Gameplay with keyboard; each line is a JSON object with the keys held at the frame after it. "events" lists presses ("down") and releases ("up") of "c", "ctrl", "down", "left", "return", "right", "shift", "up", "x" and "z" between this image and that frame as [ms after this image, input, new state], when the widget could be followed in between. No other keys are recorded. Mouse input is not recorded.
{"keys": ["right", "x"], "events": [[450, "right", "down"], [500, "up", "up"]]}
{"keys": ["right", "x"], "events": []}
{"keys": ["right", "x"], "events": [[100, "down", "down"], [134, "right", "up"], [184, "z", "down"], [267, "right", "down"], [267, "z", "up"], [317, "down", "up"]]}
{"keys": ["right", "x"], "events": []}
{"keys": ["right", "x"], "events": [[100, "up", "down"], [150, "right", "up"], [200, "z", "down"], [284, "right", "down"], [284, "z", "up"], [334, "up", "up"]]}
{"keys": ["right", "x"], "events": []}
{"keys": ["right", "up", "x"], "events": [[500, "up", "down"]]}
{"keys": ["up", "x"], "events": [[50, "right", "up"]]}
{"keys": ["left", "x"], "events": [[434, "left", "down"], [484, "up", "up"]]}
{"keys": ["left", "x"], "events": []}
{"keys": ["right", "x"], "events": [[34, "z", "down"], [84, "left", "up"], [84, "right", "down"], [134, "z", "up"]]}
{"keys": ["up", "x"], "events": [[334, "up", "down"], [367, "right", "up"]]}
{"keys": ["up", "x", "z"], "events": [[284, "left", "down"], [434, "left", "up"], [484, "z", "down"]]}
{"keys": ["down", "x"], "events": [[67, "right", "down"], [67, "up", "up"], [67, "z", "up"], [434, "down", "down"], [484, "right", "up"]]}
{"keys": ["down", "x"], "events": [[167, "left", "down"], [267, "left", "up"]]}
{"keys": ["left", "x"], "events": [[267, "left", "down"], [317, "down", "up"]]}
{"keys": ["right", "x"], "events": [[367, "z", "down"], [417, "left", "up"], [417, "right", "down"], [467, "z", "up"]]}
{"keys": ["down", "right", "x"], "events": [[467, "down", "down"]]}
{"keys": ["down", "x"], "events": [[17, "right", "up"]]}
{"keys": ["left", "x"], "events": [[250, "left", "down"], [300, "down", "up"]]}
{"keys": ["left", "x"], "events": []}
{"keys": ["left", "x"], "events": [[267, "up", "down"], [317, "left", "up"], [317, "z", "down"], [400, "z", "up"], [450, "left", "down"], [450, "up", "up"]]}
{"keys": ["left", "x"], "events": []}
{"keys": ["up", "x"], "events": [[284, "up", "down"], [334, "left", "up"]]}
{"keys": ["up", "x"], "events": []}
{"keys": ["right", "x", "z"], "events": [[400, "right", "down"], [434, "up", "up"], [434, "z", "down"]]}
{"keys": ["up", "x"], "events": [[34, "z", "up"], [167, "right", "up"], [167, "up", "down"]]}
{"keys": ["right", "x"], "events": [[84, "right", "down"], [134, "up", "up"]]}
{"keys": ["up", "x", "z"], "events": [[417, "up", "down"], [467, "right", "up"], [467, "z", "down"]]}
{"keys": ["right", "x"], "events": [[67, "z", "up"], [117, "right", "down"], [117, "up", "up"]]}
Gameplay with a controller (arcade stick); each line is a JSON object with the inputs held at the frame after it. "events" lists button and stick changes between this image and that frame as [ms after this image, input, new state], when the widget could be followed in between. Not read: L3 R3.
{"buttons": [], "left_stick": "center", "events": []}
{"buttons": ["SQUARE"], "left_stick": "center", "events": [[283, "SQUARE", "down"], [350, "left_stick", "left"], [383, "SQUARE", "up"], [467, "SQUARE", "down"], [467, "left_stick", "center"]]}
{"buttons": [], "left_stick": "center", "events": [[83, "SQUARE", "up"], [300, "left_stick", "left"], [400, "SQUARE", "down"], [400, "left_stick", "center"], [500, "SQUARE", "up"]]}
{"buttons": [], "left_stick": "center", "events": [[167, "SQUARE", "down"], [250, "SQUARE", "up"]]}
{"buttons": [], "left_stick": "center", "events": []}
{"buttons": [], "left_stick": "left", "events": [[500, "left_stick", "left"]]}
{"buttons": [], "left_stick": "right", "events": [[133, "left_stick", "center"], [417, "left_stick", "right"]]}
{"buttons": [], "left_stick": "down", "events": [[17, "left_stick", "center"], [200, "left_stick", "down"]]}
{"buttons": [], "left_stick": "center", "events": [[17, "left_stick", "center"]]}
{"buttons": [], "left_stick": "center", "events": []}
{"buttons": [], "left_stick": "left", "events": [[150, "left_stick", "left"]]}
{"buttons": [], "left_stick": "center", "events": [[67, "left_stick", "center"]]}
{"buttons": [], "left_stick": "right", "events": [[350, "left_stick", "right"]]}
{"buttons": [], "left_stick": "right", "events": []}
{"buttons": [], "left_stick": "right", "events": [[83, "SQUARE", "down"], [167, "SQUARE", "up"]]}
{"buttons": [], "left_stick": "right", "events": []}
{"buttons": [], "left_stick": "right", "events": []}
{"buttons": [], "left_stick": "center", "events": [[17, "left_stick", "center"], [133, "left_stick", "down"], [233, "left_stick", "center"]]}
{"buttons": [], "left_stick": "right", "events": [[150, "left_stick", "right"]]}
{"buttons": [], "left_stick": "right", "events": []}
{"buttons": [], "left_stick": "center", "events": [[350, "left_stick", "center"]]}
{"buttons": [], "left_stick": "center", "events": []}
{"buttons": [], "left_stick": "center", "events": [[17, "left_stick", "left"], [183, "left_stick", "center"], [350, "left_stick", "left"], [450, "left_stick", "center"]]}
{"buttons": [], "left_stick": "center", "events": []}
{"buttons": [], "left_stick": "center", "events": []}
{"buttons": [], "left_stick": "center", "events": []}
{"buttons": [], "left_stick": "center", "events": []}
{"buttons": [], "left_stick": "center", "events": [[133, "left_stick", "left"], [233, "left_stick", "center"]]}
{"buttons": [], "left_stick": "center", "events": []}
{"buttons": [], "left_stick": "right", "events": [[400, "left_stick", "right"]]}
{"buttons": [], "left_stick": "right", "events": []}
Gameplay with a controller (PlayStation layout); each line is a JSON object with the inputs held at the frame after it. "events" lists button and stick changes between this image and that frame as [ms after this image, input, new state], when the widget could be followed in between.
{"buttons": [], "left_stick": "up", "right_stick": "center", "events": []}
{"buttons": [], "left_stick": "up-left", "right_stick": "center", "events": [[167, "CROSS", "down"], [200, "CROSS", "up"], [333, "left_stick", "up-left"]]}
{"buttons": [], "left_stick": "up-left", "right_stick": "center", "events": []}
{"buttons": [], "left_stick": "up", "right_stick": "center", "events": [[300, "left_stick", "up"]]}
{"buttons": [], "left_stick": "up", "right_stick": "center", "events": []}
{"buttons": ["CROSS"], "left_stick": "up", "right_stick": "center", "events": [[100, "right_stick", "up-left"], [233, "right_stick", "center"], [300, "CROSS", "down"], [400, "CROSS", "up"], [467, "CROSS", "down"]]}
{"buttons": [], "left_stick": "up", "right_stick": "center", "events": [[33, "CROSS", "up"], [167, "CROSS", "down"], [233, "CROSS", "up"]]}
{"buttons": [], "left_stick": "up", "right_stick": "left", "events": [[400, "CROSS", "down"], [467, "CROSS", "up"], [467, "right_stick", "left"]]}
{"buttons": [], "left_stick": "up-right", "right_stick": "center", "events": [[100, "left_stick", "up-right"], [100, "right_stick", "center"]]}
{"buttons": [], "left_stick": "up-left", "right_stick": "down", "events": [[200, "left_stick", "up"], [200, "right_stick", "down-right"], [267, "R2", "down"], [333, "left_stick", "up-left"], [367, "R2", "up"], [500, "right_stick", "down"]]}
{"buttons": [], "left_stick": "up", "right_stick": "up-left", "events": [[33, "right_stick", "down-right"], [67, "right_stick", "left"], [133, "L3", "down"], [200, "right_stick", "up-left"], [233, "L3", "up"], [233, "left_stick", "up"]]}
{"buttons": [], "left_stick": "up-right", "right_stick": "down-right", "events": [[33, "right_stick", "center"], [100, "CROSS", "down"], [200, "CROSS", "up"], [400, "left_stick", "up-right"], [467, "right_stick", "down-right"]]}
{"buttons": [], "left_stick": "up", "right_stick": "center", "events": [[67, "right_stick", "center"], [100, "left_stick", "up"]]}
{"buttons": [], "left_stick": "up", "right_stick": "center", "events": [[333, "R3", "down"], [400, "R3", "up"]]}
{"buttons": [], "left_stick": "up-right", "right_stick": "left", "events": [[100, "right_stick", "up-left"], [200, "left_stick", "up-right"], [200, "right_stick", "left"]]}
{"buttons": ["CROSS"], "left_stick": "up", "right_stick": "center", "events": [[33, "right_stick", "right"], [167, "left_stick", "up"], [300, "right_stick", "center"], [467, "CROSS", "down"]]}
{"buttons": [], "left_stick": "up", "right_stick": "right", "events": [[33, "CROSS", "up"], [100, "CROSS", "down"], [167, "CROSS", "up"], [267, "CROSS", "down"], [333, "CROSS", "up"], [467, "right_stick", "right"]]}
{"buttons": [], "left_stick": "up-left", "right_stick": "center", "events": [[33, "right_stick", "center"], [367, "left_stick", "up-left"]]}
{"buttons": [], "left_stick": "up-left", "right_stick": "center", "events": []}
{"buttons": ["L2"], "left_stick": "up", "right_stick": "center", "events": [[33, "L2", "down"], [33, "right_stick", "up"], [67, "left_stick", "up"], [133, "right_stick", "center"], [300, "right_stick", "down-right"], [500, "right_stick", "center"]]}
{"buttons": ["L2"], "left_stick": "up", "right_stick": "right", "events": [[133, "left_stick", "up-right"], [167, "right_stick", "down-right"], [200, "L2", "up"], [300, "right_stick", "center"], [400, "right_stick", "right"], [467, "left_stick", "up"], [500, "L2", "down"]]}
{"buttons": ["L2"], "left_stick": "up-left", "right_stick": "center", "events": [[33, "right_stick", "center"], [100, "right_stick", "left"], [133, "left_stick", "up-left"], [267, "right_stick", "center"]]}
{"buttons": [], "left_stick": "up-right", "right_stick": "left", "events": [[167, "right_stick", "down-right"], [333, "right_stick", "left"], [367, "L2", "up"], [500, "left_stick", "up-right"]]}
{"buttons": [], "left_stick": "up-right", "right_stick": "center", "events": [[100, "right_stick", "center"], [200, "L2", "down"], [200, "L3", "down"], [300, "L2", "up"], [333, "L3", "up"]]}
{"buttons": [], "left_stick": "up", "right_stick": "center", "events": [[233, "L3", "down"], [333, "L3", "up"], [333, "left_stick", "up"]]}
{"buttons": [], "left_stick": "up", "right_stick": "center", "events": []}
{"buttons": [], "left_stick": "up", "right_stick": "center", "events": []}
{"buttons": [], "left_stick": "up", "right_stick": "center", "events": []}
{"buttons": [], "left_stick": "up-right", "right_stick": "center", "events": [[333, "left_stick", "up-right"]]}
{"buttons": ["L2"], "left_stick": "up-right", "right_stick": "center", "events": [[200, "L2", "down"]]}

_____

Scan the listing for the string "inputs" and copy every line that carries it.

- Solution to the problem:
Gameplay with a controller (arcade stick); each line is a JSON object with the inputs held at the frame after it. "events" lists button and stick changes between this image and that frame as [ms after this image, input, new state], when the widget could be followed in between. Not read: L3 R3.
Gameplay with a controller (PlayStation layout); each line is a JSON object with the inputs held at the frame after it. "events" lists button and stick changes between this image and that frame as [ms after this image, input, new state], when the widget could be followed in between.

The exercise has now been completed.